The Five Love Languages: How to Express Heartfelt Commitment to Your Mate is a 1995 book by Gary Chapman.[1] It outlines five ways to express and experience love that Chapman calls “love languages”:
- receiving gifts,
- quality time,
- words of affirmation,
- acts of service (devotion),
- and physical touch.[2]
Chapman’s book claims that the list of five love languages is exhaustive.[3] [4] According to this theory, each person has one primary and one secondary love language. The official website for the book provides a test for users to try and determine their love languages.
The book has been on the New York Times Best Seller list since August 2009.[5]

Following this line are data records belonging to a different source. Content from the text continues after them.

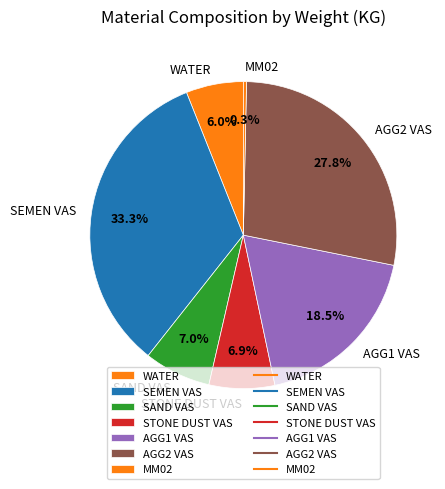

Which slice is the largest?

SEMEN VAS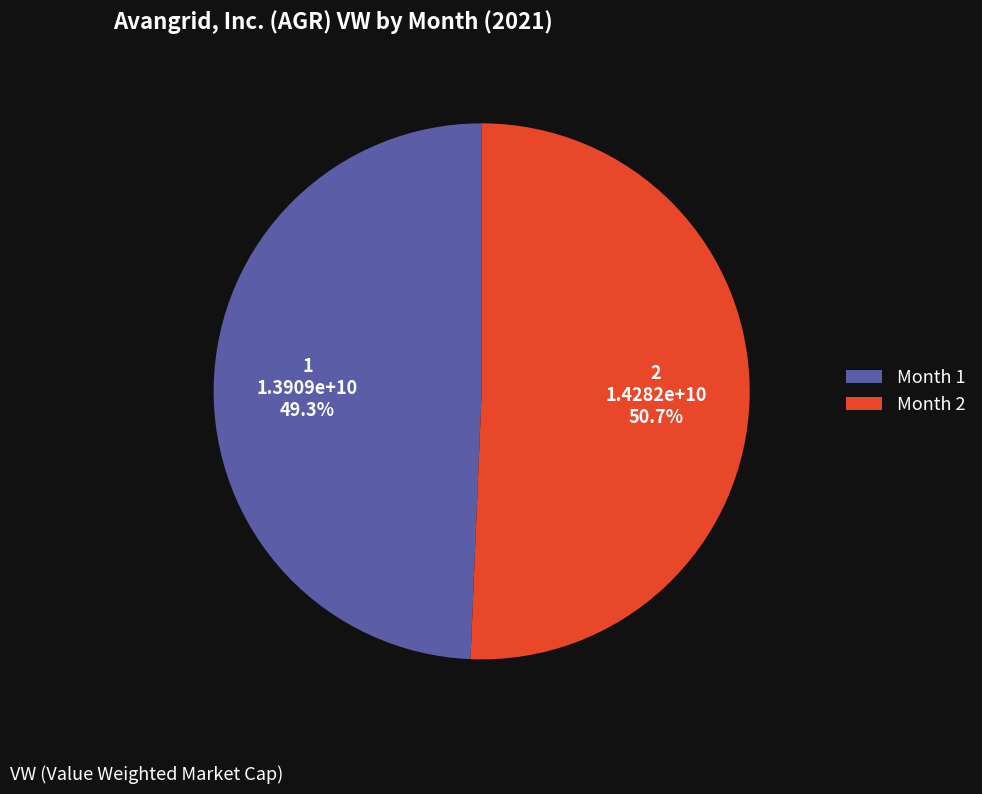

Does any single category account for the majority?

Yes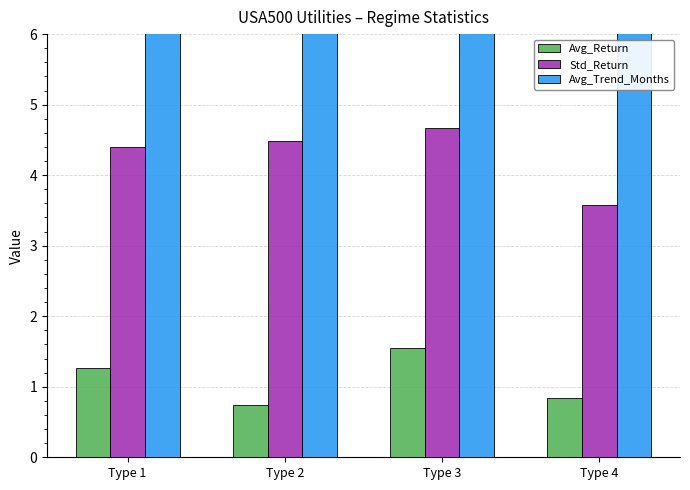

Reading left to right, list all the values displayed in this chart.

Avg_Return: Type 1=1.3	Type 2=0.7	Type 3=1.6	Type 4=0.8
Std_Return: Type 1=4.4	Type 2=4.5	Type 3=4.7	Type 4=3.6
Avg_Trend_Months: Type 1=12.6	Type 2=6.4	Type 3=8.0	Type 4=8.5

Chapman suggests that to discover another person’s love language, one must observe the way they express love to others, analyze what they complain about most often, and what they request from their significant other most often. He theorizes that people tend to naturally give love in the way that they prefer to receive love. It is also possible to find another person’s love language by asking those same questions.
Since 1995, Chapman has written several books related to The Five Love Languages, including The Five Love Languages of Children in 1997 and The Five Love Languages for Singles in 2004.[6] In 2011, Chapman co-authored The 5 Languages of Appreciation in the Workplace with Dr. Paul White, applying the 5 Love Languages concepts to work-based relationships.[7] There are also specialty editions of the book such as The Five Love Languages: Military Edition which Chapman co-authored with Jocelyn Green and released in 2013.
There has been a lack of research done to test the validity and generalizibility of Chapman’s model. Egbert (2006) suggests that the Five Love Languages might have some degree of psychometric validity despite its abstract nature.[8]
A new, revised edition of The Five Love Languages was released on January 1, 2015.